■ TASK DIRECTIONS
Report every line in the items that contains the word "chart", copying each such line in full.

■ LISTED RECORDS

* * * * * * * * *

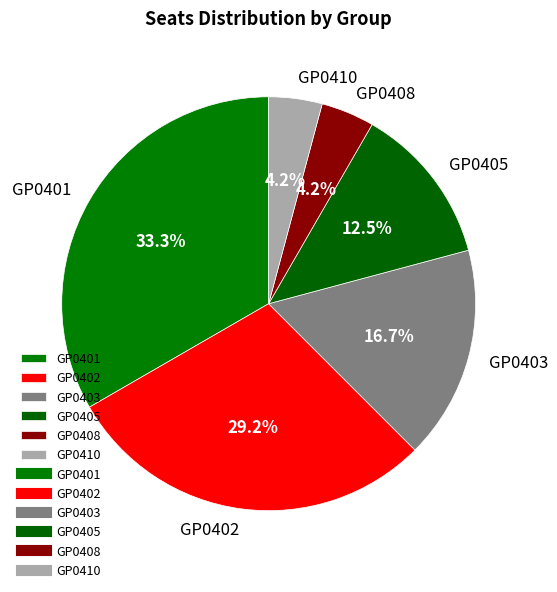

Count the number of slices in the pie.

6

* * * * * * * * *

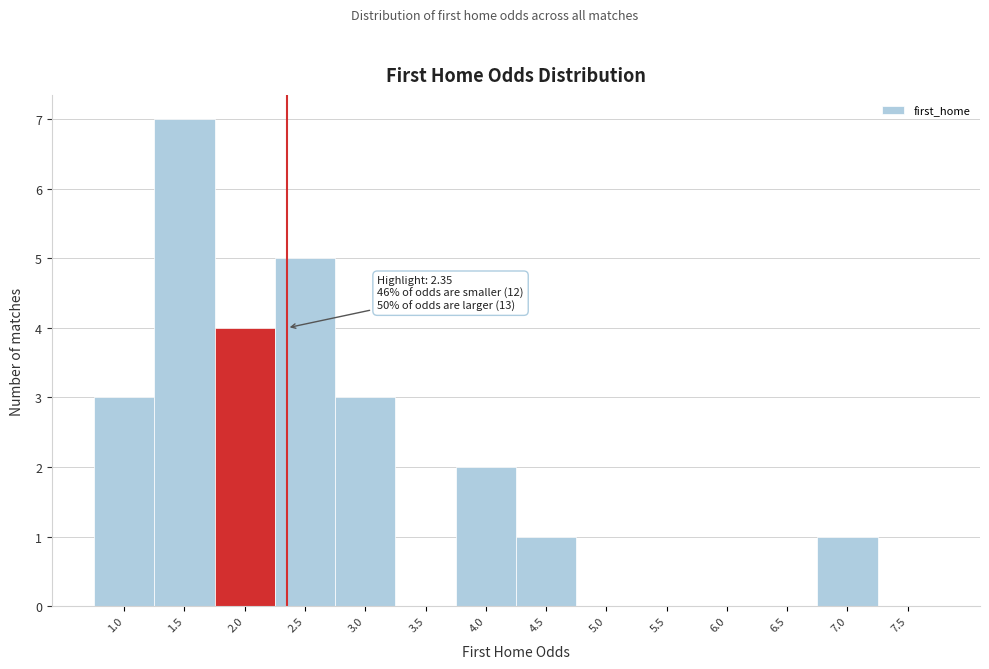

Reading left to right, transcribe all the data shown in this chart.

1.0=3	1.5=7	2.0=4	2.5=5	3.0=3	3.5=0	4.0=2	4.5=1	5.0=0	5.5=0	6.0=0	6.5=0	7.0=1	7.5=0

* * * * * * * * *

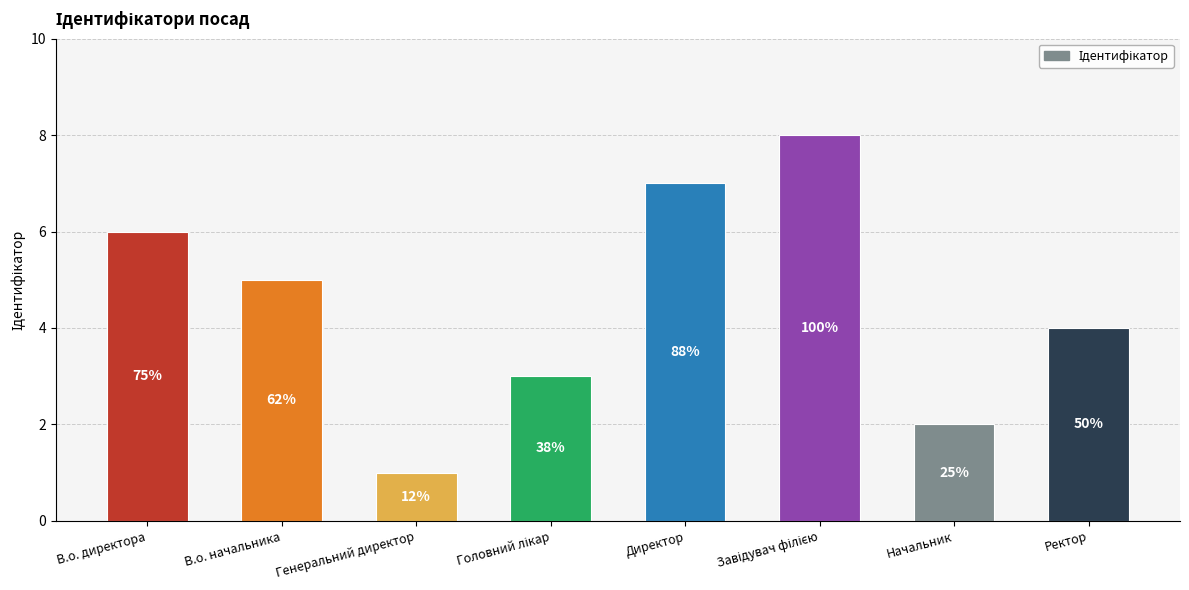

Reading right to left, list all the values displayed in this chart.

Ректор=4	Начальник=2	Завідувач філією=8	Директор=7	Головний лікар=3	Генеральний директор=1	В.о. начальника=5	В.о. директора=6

* * * * * * * * *

■ EXERCISE SOLUTION
Reading left to right, transcribe all the data shown in this chart.
Reading right to left, list all the values displayed in this chart.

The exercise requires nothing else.